Abstract
Objectives: Emerging evidence indicates that low-dose ionizing radiation may modulate brain glucose metabolism without inducing neuronal death. This concept of radiomodulation has also been supported by preclinical studies in mice and pigs, which demonstrate that low-doses of ionizing radiation can alter neuronal network activity. Clinically, low-dose ionizing radiation offers two notable advantages: (1) submillimeter targeting precision (≤1 mm), (2) a brief treatment duration ( < 30 minutes), and (3) reversibility of non-lesion modulation. Preliminary clinical work by Solvason et al. further supports feasibility: among three patients with treatment resistant depression (TRD) treated using low-dose X-ray irradiation, none exhibited neurofunctional impairment, and two experienced sustained symptomatic improvement lasting over six months. Building upon both preclinical evidence and these early clinical observations, the present study aims to investigate the safety and efficacy of low-dose X-ray radiation directed at the subgenual anterior cingulate cortex (sgACC) in patients with TRD.
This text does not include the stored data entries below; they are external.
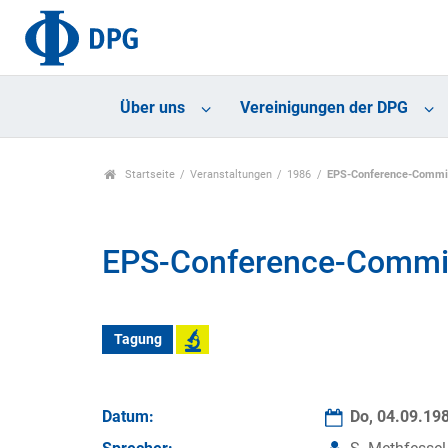
Über uns
Vereinigungen der DPG
Startseite
Veranstaltungen
1986
EPS-Conference-Commi
EPS-Conference-Commi
Tagung
Datum:
Do, 04.09.19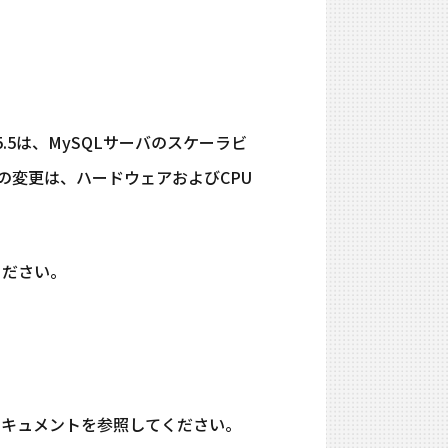
5.5は、MySQLサーバのスケーラビ
の変更は、ハードウェアおよびCPU
ください。
ールドキュメントを参照してください。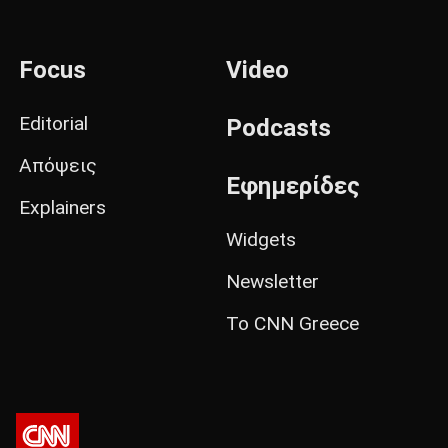
Focus
Video
Editorial
Podcasts
Απόψεις
Εφημερίδες
Explainers
Widgets
Newsletter
Το CNN Greece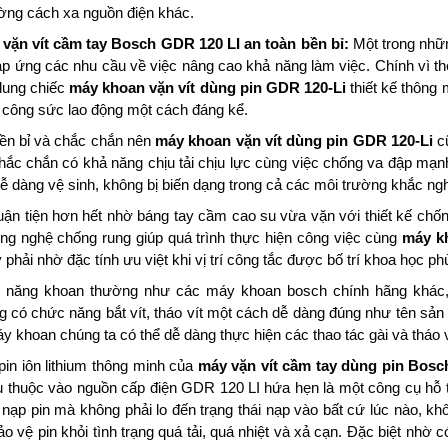
ờng cách xa nguồn điện khác.
vặn vít cầm tay Bosch GDR 120 LI an toàn bền bỉ:
Một trong nhữ
áp ứng các nhu cầu về việc nâng cao khả năng làm việc. Chính vì 
dung chiếc
máy khoan vặn vít dùng pin GDR 120-Li
thiết kế thông 
à công sức lao động một cách đáng kể.
ền bỉ và chắc chắn nên
máy khoan vặn vít dùng pin GDR 120-Li
cũ
 chắc chắn có khả năng chịu tải chịu lực cùng việc chống va đập mạ
ễ dàng vệ sinh, không bị biến dạng trong cả các môi trường khắc ngh
uận tiện hơn hết nhờ báng tay cầm cao su vừa vặn với thiết kế chố
ng nghệ chống rung giúp quá trình thực hiện công việc cùng
máy k
y phải nhờ đặc tính ưu việt khi vị trí công tắc được bố trí khoa học 
 năng khoan thường như các máy khoan bosch chính hãng khác
 có chức năng bắt vít, tháo vít một cách dễ dàng đúng như tên sả
áy khoan chúng ta có thể dễ dàng thực hiện các thao tác gài và tháo
in iôn lithium thông minh của
máy vặn vít cầm tay dùng pin Bosc
 thuộc vào nguồn cấp điện GDR 120 LI hứa hẹn là một công cụ hỗ tr
 nạp pin mà không phải lo đến trạng thái nạp vào bất cứ lúc nào, k
o vệ pin khỏi tình trạng quá tải, quá nhiệt và xả cạn. Đặc biệt nhờ c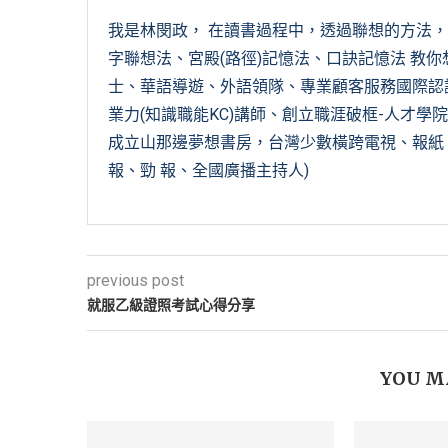
我是林閔政， 在讀書過程中，透過聯想的方法
字聯想法、宮殿(路徑)記憶法、口訣記憶法 教你
士、華語導遊、外語領隊、專業顧客服務國際認證(C
業力(知識職能KC)講師、創立職涯破框-人才學院
成立山那邊夢想書房，台灣少數橫跨電視、報紙、
報、勁 報、全國廣播主持人)
previous post
就服乙級證照考試心得分享
YOU M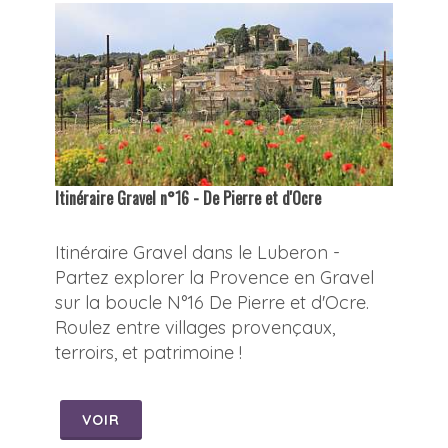
Itinéraire Gravel n°16 - De Pierre et d'Ocre
Itinéraire Gravel dans le Luberon -
Partez explorer la Provence en Gravel
sur la boucle N°16 De Pierre et d'Ocre.
Roulez entre villages provençaux,
terroirs, et patrimoine !
VOIR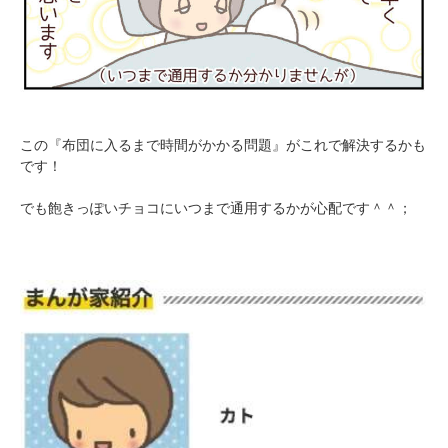
この『布団に入るまで時間がかかる問題』がこれで解決するかも
です！
でも飽きっぽいチョコにいつまで通用するかが心配です＾＾；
Methods: This is a pilot study involving up to 20 participants treated with ZAP-X (ZAP Surgical, San Carlos) TRD stereotactic radiosurgery (SRS). Subjects will be outpatients from the HMH Centers, and the surrounding community who have been diagnosed with a current depressive episode for at least one year duration, as per DSM V-TR criteria, and have had failure to show clinical improvement after at least four different medication trials of adequate duration and dose and/or one course of ECT during the current episode. A medication trial is defined as an adequate dose and duration of one of four classes of psychoactive medications: lithium, anticonvulsant mood stabilizers, atypical antipsychotic mood stabilizers, and/or antidepressant medications. One course of ECT is defined as receiving 12 acute treatments. Although ECT may be an important inclusion criteria, patients may participate in this study without undergoing a previous trial of ECT if clinically appropriate. The sgACC target will be localized at Cg25 using T1-anatomical and diffusion tensor MRI with Quicktome (Omniscient Neurotechnology, Atlanta) brain mapping software. The target will be constructed bilaterally in the right and left hemispheres using Eclipse (Varian Medical Systems, Palo Alto) treatment planning software (TPS). The ZAP-X TPS will then compute an optimal set of beam delivery trajectories in which a dose of 23 Gy is prescribed to the target volume. ZAP-X SRS will be administered to the right and then left hemispheres over two consecutive days.
Results: Preliminary treatment planning results from 3 patients utilized a single isocenter, 5 mm collimator, and gantry path 6 for each target. The average Optic Chiasm D0.035cc = 240 ± 30 cGy, Left Optic Nerve D0.035cc = 110 ± 40 cGy, Right Optic Nerve D0.035cc = 118 ± 6 cGy, Left Eye Dmax = 72 ± 5 cGy, Left Eye Dmax = 74 ± 3 cGy, Left Cochlea D0.035cc = 14.9 ± 1.6 cGy, Right Cochlea D0.035cc = 12.6 ± 1.4 cGy, and Brain - GTV V1200cGy = 0.23 ± 0.04 cc. The average treatment time per target = 24.822 ± 0.017 minutes.
Conclusion(s): Delivery of low-dose X-ray radiation for TRD is feasible using ZAP-X SRS. If successful, TRD SRS will allow for the unique approach of using a non-ablative, non-invasive, non-implanted device to modulate an area of the prefrontal cortex compared to current standard neuromodulation treatments for TRD.